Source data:

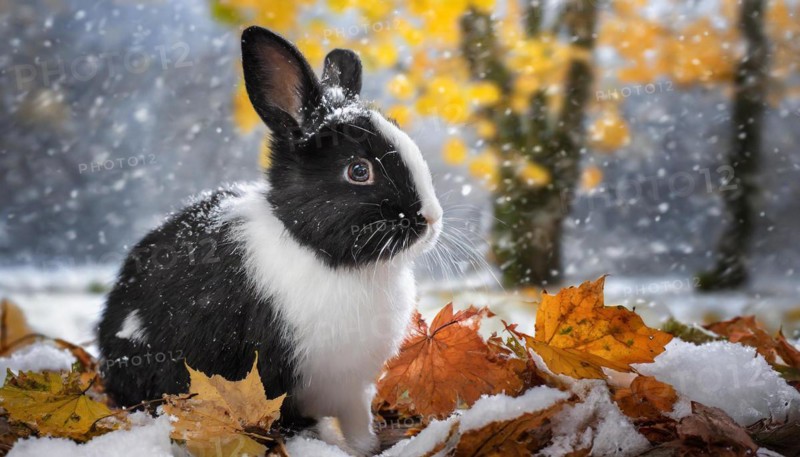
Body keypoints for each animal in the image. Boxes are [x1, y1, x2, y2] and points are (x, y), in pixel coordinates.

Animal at [97, 26, 443, 456]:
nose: (430, 219)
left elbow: (357, 422)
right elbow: (286, 418)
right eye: (359, 171)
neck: (322, 255)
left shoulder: (353, 390)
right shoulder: (278, 375)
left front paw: (364, 447)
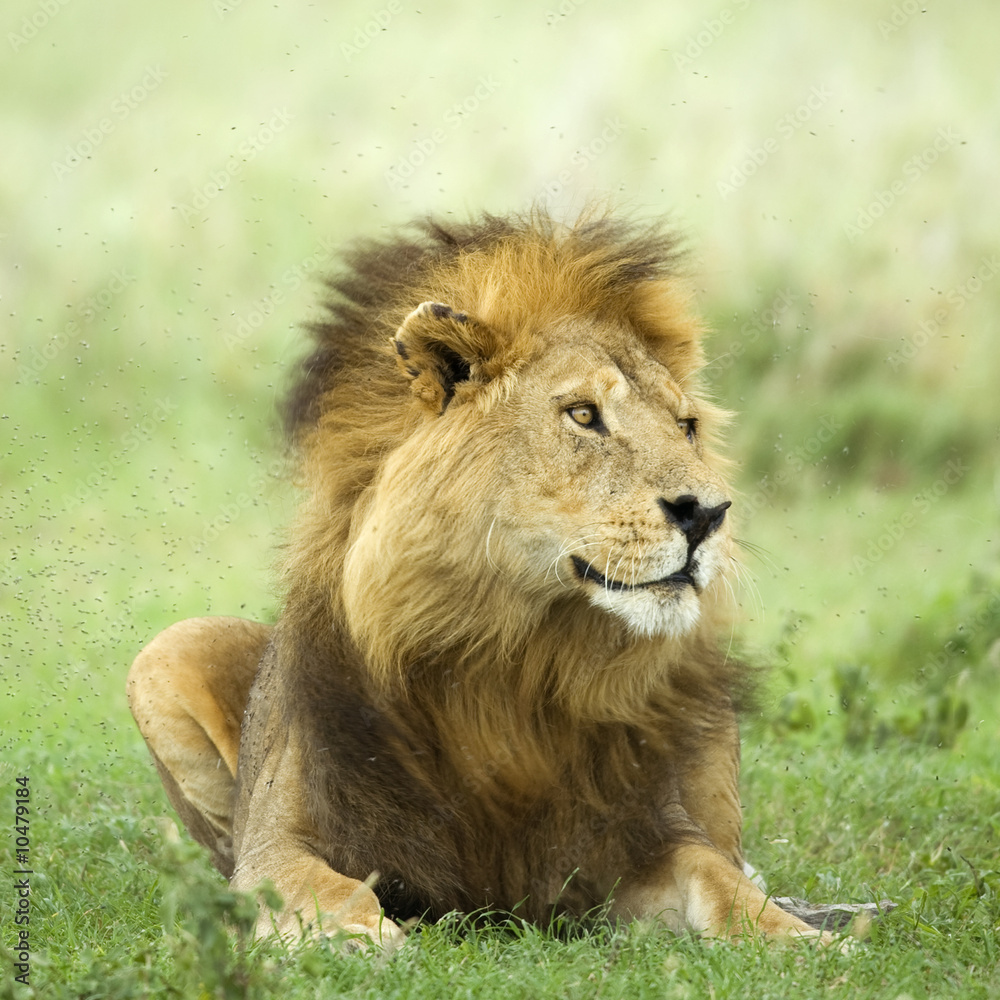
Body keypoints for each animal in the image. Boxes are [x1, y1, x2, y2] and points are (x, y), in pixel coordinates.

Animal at [127, 209, 833, 949]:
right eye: (584, 414)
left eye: (686, 425)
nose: (710, 514)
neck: (513, 658)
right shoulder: (277, 842)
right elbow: (322, 887)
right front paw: (361, 938)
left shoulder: (632, 843)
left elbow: (718, 879)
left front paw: (808, 940)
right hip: (167, 651)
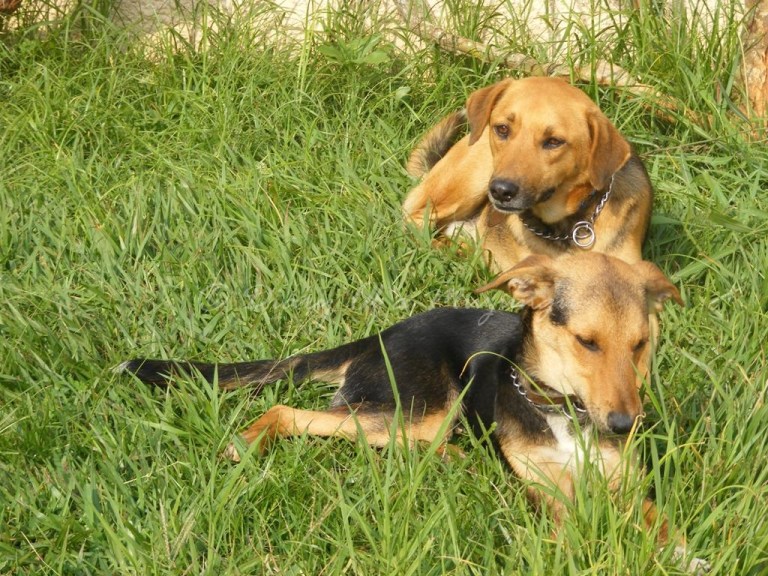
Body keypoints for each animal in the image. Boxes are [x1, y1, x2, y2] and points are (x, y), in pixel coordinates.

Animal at [121, 253, 696, 548]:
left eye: (639, 345)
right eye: (586, 342)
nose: (624, 424)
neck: (562, 410)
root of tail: (380, 335)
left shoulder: (627, 483)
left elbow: (659, 520)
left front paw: (682, 552)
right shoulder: (552, 494)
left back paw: (459, 461)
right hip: (415, 409)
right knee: (292, 412)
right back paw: (246, 440)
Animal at [404, 76, 652, 272]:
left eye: (554, 141)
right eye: (502, 129)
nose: (500, 191)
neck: (568, 226)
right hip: (469, 182)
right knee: (415, 221)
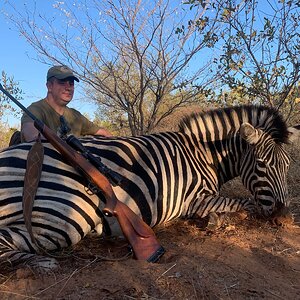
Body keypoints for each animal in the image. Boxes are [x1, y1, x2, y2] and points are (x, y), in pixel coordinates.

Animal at [0, 105, 298, 272]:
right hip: (68, 216)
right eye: (261, 164)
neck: (202, 154)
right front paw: (220, 219)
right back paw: (41, 264)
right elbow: (245, 204)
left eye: (287, 165)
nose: (284, 218)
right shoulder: (194, 200)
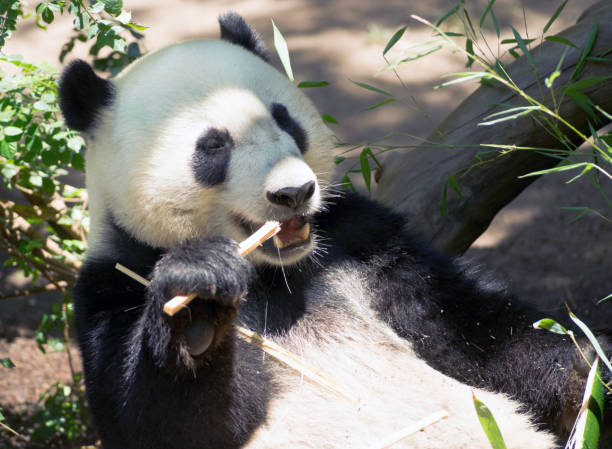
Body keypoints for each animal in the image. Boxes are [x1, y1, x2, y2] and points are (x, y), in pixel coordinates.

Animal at [58, 11, 608, 448]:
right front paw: (198, 307)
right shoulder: (116, 280)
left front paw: (587, 366)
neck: (276, 271)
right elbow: (164, 422)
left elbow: (471, 332)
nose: (293, 192)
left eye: (285, 119)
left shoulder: (359, 244)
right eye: (213, 147)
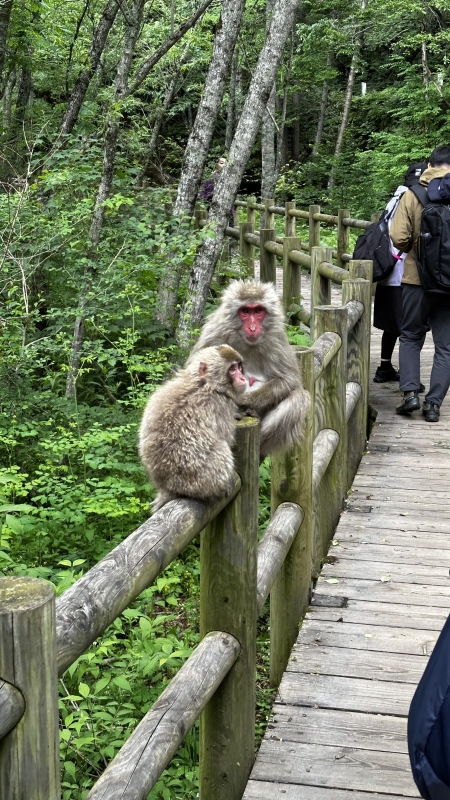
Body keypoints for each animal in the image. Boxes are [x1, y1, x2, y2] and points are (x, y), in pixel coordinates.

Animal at [139, 346, 248, 512]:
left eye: (239, 366)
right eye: (232, 369)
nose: (243, 378)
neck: (204, 383)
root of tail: (169, 487)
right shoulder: (222, 405)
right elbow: (226, 438)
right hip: (202, 482)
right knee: (222, 449)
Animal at [189, 280, 310, 456]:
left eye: (258, 310)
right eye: (245, 311)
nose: (252, 328)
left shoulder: (276, 338)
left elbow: (289, 380)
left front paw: (242, 400)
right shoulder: (215, 331)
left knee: (300, 397)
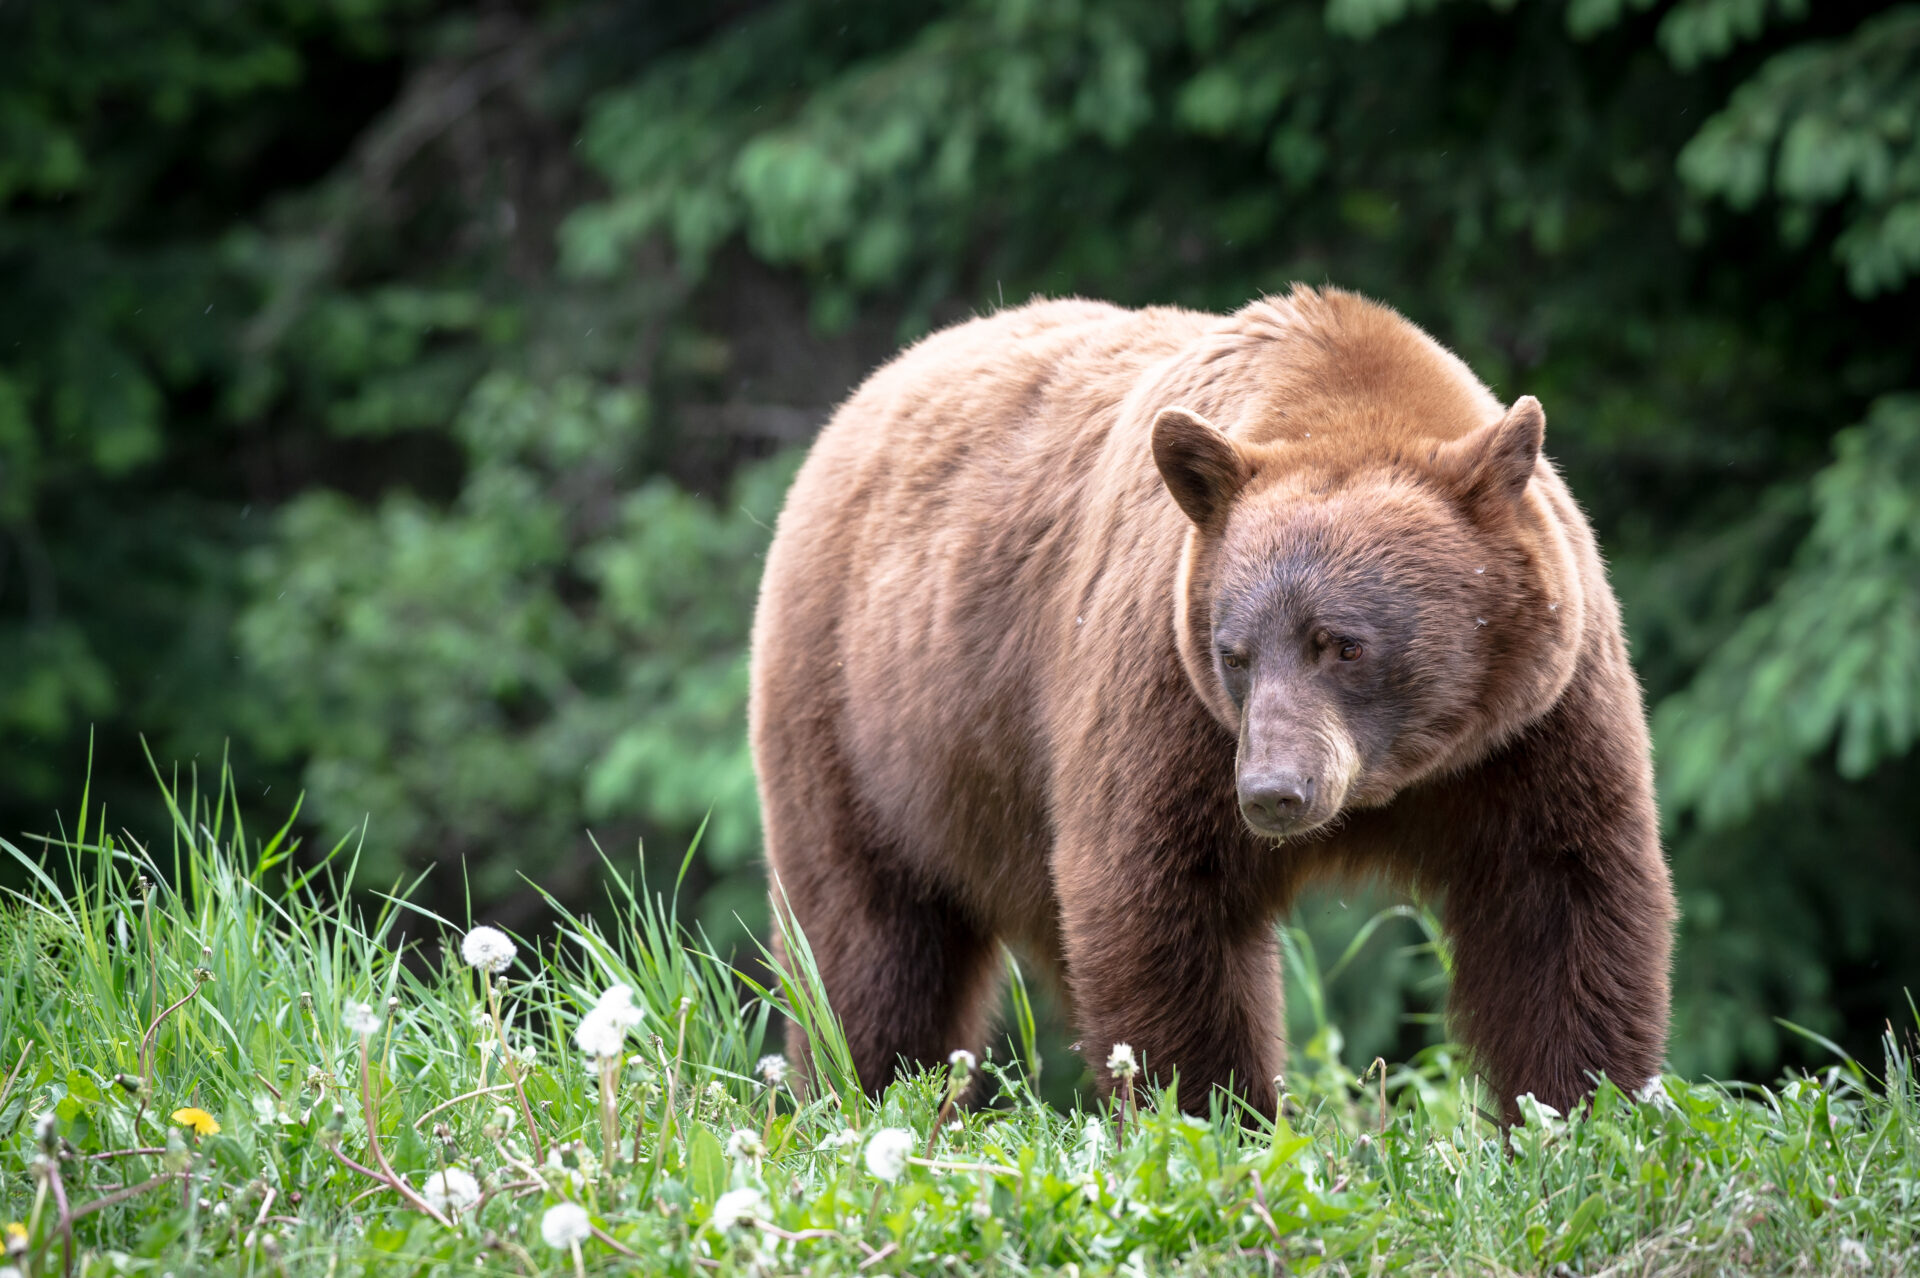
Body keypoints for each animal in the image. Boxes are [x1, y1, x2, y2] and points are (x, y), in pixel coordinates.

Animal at [748, 285, 1681, 1112]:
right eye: (1235, 653)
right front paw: (1219, 1113)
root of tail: (864, 397)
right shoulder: (1169, 697)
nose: (1275, 792)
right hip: (864, 724)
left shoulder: (1532, 725)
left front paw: (1579, 1112)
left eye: (1345, 643)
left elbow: (1562, 900)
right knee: (867, 944)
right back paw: (861, 1093)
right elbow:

_TASK OBJECTIVE_
Go line by line through the data and copy any that contain "tail".

_ANSWER TO THIS PROBLEM_
root of tail: (380, 335)
root of tail: (169, 487)
root of tail: (864, 397)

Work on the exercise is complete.